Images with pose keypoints
━━━━━━━━
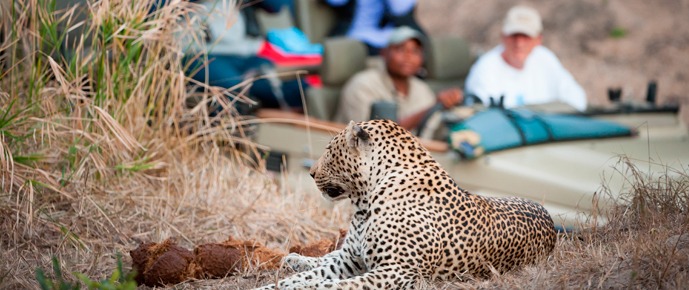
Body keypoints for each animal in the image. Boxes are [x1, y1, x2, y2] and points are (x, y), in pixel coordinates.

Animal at [255, 119, 556, 288]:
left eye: (329, 151)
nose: (311, 172)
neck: (365, 202)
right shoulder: (351, 259)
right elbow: (308, 277)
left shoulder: (396, 271)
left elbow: (330, 286)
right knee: (324, 256)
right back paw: (294, 258)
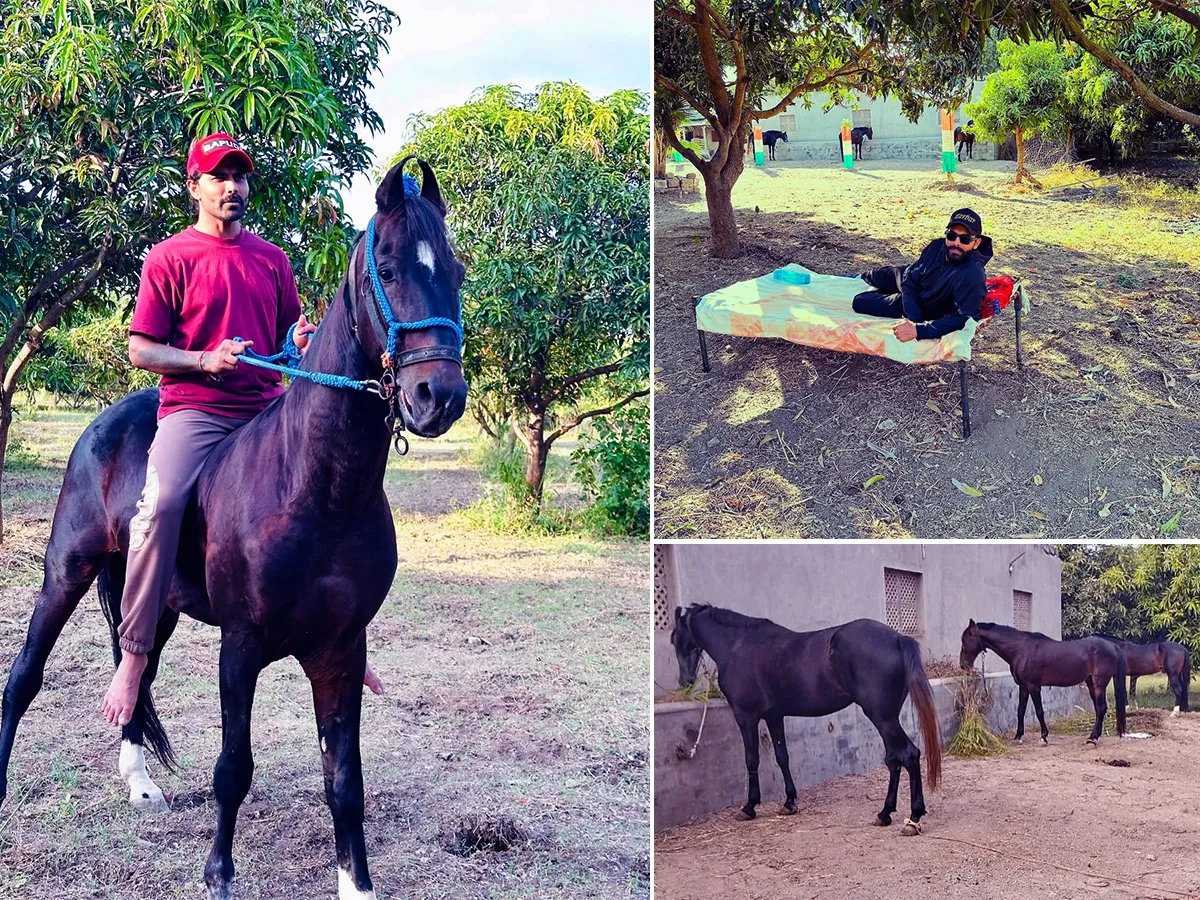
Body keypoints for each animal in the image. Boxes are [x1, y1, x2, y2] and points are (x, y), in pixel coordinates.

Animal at [0, 158, 468, 897]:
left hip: (157, 600)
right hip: (65, 572)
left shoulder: (341, 649)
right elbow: (233, 768)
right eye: (389, 269)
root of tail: (107, 422)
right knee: (24, 675)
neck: (317, 490)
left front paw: (356, 883)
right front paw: (218, 873)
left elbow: (344, 782)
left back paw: (139, 783)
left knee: (136, 661)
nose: (439, 397)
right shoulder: (240, 647)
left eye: (456, 271)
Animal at [676, 607, 936, 840]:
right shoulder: (774, 716)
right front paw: (789, 802)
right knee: (894, 759)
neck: (737, 644)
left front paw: (749, 806)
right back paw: (885, 813)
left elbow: (751, 760)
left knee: (908, 754)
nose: (685, 681)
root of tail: (898, 638)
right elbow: (782, 757)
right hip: (886, 718)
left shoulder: (746, 717)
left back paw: (913, 819)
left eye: (677, 639)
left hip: (882, 718)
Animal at [955, 619, 1123, 748]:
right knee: (1099, 709)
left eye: (965, 640)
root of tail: (1113, 646)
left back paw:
━━━━━━━━
| Instructions to follow |
Copy every line above word for word and exclude the pictures.

| Output |
Body keypoints for each animal in the image. Boxes are [x1, y1, x2, y2] and points are (x, y), in pixel coordinates.

Animal at [255, 119, 556, 288]:
left eye: (329, 151)
nose: (311, 172)
neck: (365, 202)
right shoulder: (351, 259)
right elbow: (308, 277)
left shoulder: (396, 271)
left elbow: (330, 286)
right knee: (324, 256)
right back paw: (294, 258)
Body keypoints for each animal in the image. Boxes are [x1, y1, x2, y2] and points are (x, y), in pixel coordinates.

Animal at [0, 158, 468, 897]:
left hip: (157, 600)
right hip: (65, 572)
left shoulder: (341, 649)
right elbow: (233, 768)
right eye: (389, 269)
root of tail: (107, 422)
right knee: (24, 675)
neck: (317, 490)
left front paw: (356, 883)
right front paw: (218, 873)
left elbow: (344, 782)
left back paw: (139, 783)
left knee: (136, 661)
nose: (439, 397)
right shoulder: (240, 647)
left eye: (456, 271)
Animal at [676, 607, 936, 840]:
right shoulder: (774, 716)
right front paw: (789, 802)
right knee: (894, 759)
neck: (737, 644)
left front paw: (749, 806)
right back paw: (885, 813)
left elbow: (751, 760)
left knee: (908, 754)
nose: (685, 681)
root of tail: (898, 638)
right elbow: (782, 757)
right hip: (886, 718)
left shoulder: (746, 717)
left back paw: (913, 819)
left eye: (677, 639)
left hip: (882, 718)
Animal at [955, 619, 1123, 748]:
right knee: (1099, 709)
left eye: (965, 640)
root of tail: (1113, 646)
left back paw:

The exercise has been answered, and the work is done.